DEAR ABBY: My father -- aged 68, active and in good health -- has become increasingly obsessed with deciding who will get which of his belongings when he passes. Almost every conversation now consists of some form of "Do you think your cousin Joey would like my antique fishing lure collection?" I'm glad he's thinking ahead and putting his affairs in order, but it has been months since we've been able to talk about normal things, and I feel like he's missing out on living in the present.
I finally had to tell Dad to stop asking my young kids which of his childhood toys they would like when he dies because it was freaking them out. They no longer want to go over there because they're terrified he's going to keel over in front of them.

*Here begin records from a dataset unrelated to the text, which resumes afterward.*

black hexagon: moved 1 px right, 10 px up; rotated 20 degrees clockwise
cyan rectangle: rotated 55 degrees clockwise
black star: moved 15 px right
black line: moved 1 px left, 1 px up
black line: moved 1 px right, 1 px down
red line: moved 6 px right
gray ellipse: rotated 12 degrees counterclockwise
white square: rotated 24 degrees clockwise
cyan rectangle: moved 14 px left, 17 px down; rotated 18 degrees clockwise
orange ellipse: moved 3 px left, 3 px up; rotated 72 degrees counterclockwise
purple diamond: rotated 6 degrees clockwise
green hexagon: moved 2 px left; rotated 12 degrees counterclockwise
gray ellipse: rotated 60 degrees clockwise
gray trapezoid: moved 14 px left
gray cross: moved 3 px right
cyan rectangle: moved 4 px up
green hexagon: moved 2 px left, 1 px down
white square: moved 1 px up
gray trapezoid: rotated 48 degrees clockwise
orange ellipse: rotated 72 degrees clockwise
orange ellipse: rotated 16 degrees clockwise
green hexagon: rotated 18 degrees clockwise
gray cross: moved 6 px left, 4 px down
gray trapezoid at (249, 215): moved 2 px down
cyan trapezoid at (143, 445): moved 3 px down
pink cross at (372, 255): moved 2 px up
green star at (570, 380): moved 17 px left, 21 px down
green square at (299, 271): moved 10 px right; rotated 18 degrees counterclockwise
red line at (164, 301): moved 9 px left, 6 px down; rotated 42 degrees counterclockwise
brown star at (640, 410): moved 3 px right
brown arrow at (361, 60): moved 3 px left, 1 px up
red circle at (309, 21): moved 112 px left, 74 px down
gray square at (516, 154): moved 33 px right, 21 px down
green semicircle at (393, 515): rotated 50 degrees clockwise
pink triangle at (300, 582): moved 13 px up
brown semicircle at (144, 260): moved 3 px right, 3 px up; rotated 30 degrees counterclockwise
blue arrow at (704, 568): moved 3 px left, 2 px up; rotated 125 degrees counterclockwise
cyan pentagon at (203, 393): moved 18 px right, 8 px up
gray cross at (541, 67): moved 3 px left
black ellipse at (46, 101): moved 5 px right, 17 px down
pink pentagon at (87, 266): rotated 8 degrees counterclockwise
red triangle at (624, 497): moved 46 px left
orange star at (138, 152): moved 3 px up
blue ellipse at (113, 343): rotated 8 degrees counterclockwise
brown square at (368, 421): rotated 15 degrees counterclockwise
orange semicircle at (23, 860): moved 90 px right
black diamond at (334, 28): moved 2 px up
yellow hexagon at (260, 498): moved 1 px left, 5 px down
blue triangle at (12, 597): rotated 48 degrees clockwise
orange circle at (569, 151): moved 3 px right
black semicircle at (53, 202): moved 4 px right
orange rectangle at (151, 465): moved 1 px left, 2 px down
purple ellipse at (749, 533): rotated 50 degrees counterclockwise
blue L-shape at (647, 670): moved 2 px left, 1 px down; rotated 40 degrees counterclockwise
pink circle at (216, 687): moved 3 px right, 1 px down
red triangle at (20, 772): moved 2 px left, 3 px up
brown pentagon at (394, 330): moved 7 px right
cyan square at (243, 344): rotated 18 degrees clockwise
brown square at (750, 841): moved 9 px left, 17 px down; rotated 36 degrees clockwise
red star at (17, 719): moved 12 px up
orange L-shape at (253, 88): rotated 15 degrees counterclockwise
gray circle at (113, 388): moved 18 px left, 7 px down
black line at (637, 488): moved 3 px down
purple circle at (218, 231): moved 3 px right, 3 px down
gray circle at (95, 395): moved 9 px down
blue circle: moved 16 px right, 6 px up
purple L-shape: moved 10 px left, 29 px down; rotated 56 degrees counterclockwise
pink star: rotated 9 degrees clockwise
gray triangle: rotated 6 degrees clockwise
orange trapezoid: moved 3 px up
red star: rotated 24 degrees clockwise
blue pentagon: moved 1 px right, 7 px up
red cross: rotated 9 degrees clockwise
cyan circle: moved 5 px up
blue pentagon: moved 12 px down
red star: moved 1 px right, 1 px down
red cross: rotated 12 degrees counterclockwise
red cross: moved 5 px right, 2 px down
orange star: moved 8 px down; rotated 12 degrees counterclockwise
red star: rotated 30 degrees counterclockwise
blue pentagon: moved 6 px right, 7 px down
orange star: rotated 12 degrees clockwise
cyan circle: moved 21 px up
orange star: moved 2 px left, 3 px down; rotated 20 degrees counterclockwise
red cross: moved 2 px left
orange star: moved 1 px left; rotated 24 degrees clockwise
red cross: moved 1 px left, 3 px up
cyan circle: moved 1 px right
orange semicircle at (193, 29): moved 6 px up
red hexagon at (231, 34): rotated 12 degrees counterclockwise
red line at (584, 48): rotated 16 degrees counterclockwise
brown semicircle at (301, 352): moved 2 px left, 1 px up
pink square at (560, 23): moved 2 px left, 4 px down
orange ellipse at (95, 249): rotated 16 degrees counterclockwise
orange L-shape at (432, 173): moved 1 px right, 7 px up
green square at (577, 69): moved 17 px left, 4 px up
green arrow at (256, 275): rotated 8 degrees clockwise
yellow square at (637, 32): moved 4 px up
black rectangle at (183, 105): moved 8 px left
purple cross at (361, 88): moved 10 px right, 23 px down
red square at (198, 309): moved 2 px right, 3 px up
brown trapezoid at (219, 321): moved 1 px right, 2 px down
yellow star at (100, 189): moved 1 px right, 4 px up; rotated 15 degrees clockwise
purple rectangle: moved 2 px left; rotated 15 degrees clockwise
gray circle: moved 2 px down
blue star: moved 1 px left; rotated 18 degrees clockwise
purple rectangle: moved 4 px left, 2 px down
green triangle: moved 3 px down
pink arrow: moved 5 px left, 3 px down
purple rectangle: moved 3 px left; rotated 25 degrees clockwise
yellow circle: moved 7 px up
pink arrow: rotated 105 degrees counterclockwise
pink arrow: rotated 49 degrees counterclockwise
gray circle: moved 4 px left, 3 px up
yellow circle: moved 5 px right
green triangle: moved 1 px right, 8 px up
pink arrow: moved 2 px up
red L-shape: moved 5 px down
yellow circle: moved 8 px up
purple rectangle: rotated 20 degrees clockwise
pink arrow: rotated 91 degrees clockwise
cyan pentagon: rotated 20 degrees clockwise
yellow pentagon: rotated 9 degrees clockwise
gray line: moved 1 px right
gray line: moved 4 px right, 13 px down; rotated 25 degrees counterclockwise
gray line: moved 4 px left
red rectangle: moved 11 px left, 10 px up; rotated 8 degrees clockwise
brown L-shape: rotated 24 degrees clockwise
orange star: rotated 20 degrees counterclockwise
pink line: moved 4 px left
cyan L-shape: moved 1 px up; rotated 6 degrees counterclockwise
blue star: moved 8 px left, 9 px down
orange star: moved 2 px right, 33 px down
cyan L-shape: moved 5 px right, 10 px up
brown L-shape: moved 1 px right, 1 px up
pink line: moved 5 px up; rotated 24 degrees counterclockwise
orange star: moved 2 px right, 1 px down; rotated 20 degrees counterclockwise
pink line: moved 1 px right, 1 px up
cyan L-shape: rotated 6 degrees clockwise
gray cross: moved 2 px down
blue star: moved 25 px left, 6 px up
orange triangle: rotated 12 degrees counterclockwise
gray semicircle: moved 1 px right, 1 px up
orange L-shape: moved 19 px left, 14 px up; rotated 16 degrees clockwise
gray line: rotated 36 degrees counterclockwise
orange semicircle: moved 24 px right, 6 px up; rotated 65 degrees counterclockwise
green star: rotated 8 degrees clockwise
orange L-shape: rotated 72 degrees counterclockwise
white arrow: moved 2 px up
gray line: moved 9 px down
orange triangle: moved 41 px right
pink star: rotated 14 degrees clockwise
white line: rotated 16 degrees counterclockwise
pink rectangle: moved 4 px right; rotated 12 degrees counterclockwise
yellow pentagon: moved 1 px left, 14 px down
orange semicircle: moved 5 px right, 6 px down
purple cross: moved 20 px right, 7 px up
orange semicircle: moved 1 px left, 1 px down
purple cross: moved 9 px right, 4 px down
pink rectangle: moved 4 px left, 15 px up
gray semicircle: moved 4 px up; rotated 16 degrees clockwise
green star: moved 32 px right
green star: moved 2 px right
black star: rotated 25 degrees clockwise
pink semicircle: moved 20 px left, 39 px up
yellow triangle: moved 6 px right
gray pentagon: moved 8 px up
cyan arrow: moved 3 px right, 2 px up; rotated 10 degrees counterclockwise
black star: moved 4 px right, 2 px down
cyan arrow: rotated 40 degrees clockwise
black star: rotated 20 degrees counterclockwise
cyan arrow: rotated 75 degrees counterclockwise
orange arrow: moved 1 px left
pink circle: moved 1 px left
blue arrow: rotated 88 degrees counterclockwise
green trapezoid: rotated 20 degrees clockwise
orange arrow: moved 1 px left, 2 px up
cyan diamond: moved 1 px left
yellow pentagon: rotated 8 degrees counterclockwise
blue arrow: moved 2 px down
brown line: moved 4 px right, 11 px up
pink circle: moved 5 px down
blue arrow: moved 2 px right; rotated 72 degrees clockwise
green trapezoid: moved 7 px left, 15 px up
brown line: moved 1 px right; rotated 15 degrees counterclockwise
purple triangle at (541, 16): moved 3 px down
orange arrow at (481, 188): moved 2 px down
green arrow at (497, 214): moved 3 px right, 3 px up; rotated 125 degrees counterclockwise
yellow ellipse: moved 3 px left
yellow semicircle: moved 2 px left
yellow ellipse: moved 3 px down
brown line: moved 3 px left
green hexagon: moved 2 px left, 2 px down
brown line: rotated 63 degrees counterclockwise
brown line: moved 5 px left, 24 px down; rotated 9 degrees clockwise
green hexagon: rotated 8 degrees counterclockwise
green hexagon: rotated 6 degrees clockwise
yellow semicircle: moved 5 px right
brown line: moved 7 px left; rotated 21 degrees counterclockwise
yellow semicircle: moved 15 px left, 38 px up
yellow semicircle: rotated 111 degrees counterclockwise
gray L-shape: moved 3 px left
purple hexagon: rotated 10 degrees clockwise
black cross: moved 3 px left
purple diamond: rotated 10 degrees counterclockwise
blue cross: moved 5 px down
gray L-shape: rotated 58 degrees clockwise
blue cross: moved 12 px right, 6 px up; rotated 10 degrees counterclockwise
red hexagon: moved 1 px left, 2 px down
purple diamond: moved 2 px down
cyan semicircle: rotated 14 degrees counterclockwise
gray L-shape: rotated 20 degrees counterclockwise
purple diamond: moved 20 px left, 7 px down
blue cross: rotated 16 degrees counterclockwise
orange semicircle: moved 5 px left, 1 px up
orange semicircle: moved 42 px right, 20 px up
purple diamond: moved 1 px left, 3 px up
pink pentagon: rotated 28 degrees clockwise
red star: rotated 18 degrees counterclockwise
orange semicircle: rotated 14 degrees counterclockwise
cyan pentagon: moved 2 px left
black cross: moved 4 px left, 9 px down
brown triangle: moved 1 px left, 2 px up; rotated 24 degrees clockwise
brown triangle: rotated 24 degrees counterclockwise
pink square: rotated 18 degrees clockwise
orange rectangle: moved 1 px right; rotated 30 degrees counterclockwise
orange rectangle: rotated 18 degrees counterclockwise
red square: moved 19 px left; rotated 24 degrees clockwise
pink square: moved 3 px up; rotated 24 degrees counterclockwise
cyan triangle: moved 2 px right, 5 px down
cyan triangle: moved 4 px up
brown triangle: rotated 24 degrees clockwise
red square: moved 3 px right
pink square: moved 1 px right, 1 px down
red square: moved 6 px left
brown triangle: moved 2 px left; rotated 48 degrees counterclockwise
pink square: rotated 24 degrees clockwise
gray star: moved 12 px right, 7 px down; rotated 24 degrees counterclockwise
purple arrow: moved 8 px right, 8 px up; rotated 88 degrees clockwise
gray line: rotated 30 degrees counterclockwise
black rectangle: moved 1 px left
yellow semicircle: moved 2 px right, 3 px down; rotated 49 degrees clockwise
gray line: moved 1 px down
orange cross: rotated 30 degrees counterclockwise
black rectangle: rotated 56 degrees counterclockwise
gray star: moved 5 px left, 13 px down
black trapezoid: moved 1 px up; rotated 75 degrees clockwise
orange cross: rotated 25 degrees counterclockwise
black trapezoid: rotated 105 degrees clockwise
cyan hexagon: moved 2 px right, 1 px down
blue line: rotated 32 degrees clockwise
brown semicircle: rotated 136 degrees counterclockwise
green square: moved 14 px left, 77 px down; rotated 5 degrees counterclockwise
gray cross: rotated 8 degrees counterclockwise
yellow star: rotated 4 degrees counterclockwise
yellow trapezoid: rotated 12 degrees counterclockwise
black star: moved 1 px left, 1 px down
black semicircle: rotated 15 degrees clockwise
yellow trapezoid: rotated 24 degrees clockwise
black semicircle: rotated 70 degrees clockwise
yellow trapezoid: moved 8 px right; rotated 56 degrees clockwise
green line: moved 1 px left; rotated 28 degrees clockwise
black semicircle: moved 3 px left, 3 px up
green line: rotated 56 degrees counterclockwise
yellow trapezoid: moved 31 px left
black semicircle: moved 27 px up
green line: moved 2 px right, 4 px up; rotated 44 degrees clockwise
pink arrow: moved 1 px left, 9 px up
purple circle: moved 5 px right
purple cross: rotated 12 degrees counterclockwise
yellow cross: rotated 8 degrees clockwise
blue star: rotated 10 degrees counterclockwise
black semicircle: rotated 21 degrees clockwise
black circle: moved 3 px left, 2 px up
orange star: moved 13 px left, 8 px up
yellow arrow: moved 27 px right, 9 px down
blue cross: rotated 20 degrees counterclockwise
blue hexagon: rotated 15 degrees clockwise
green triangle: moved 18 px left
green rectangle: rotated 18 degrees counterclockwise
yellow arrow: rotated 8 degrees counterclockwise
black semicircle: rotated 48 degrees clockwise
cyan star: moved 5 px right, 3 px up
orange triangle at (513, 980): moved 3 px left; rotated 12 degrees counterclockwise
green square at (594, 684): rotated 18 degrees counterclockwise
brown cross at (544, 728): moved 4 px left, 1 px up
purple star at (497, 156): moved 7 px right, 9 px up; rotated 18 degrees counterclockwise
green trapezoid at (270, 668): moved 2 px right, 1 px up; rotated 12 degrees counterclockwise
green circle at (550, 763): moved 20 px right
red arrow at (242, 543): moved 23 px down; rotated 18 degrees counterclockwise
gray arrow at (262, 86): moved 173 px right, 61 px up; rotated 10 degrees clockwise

How do I get him to stop this, move on and continue living his life? I'm pretty sure he doesn't have an illness he's keeping secret. Obsessiveness is normal for him, but this topic is new. -- ADULT SON IN FLORIDA
DEAR ADULT SON: Have you asked your father directly what has caused this change in his behavior? If you haven't, you should. Have you any idea how long it has been since his last physical and neurological examination? If it has been more than a year, suggest the two of you go together to make absolutely sure nothing is wrong with him.
Because you prefer he stop talking about death and distribution of assets with your children, let him know that today's young people prefer electronic gadgets rather than the toys he played with in his youth. It's the truth, and he needs to hear it.